指示 A: 浴室センシングの抜粋について、次の(i)〜(iii)が内容と合うかを判断せよ。それぞれ「はい」か「いいえ」で答え、決め手となる語句を抜粋からそのまま引用すること。(i) 本プロジェクトでは超音波と機械学習が用いられている。(ii) 浴槽内での溺死及び溺水による死亡者数は、交通事故による死亡者数より少ない。(iii) 超音波を用いる理由として、測定精度の高さが挙げられている。
指示 B: 浴室センシングの抜粋を、最後の文の続きから書き進めよ。

本文抜粋:
________

Sensing Project

本プロジェクトについて

本プロジェクトは,超音波と機械学習を用いて,浴室内における人の位置や行動の推定とバイタルセンシングを行っています.

研究背景

近年,浴槽内での溺死及び溺水により死亡事故が増加しており,交通事故による死亡者数を上回っています.浴室事故の原因として,急激な温度変化によるヒートショック,異常事態発見の遅れなどが挙げられます.こうした社会的背景から,浴室事故の未然防止と対策が求められています.私たちの研究では,プライバシーを侵害せず,低コストな点から超音波を用いて浴室内のセンシングを行っています.

研究内容

1.位置推定

超音波センサを用いて,対象物に向けて超音波を照射し,反射した波を受信し,相互相関計算をすることで対象物の位置を求めます。また,そのような信号処理をしたデータを機械学習に入力することで対象物の映った深度画像を生成し,三次元空間で対象物の位置を推定します.

________

資料一覧:
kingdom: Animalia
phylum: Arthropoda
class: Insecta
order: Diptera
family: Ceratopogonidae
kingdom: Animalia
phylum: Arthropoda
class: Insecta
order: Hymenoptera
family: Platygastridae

________

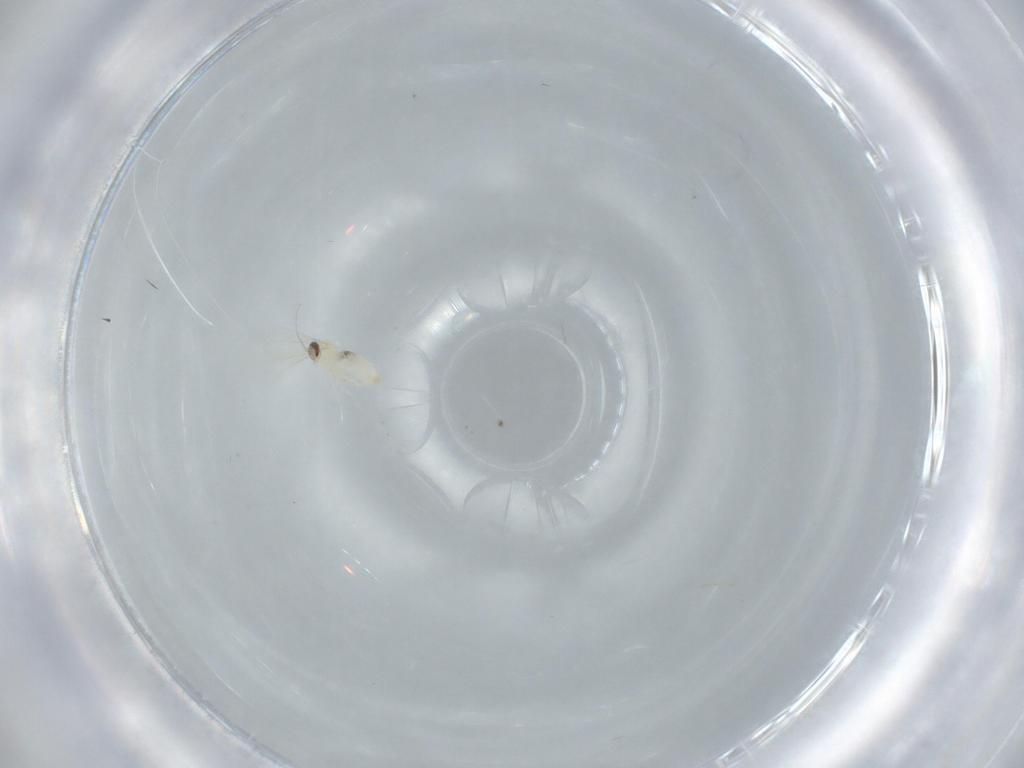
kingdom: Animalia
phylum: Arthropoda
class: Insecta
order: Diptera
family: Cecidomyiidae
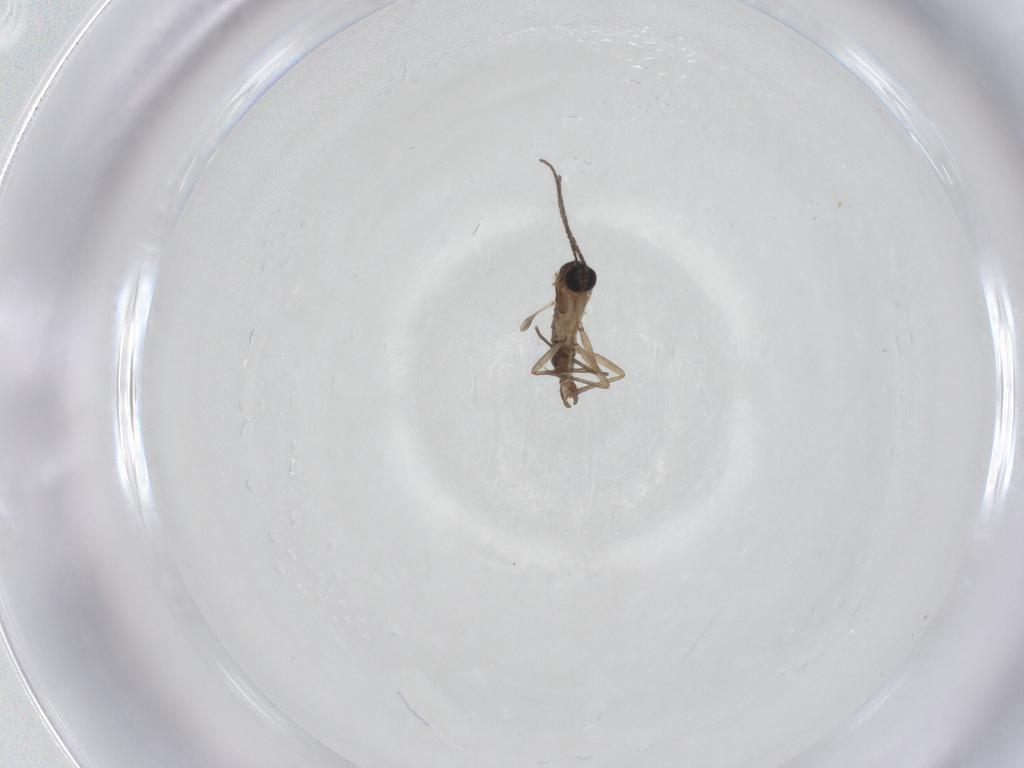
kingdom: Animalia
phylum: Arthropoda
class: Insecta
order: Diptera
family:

________

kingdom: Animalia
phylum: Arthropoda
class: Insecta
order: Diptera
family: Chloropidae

________

回答 A:
(i) はい。「超音波と機械学習を用いて」
(ii) いいえ。「交通事故による死亡者数を上回っています」
(iii) いいえ。「プライバシーを侵害せず,低コストな点から超音波を用いて」

回答 B:
2.行動推定

環境音情報や加速度センサを用いて,浴室内での人の行動を推定します.浴室内での行動を分類することによって,正常と異常の判断を行うことが可能となり,最終的には転倒など危険な状態を検知することを目的としています.

3.音響シミュレーション

1,2のような実測での実験はコストがかかります.そこでシミュレーションを用いて実際の入浴環境を模擬し,実験コストの低減を行っています.本研究では,音響シミュレーション手法の1つである音線法を用いて,対象物の位置推定を行っています.実測環境と同じ環境をシミュレーション上でも再現し,マイクで受信したデータを信号処理することで対象物の位置を推定しています.シミュレーション環境ではセンサ位置や浴室形状,対象物の大きさなどを自由に変更できることから,実測では不可能な多種多様なデータを取得できるというメリットがあります.

4.空間超音波を用いた非接触バイタルセンシング

近年日本で増加傾向にある生活習慣病の予防には,日常的なバイタルモニタリングによる健康管理が重要となります.そこで本研究では,超音波によるドップラー効果を利用して生体情報である呼吸・心拍を非接触で計測し,バイタルモニタリングを実現します.受信センサであるマイクロフォンアレイの指向性の最適化やビームフォーミング,機械学習を用いてより高精度に計測できるシステムの開発を目指します.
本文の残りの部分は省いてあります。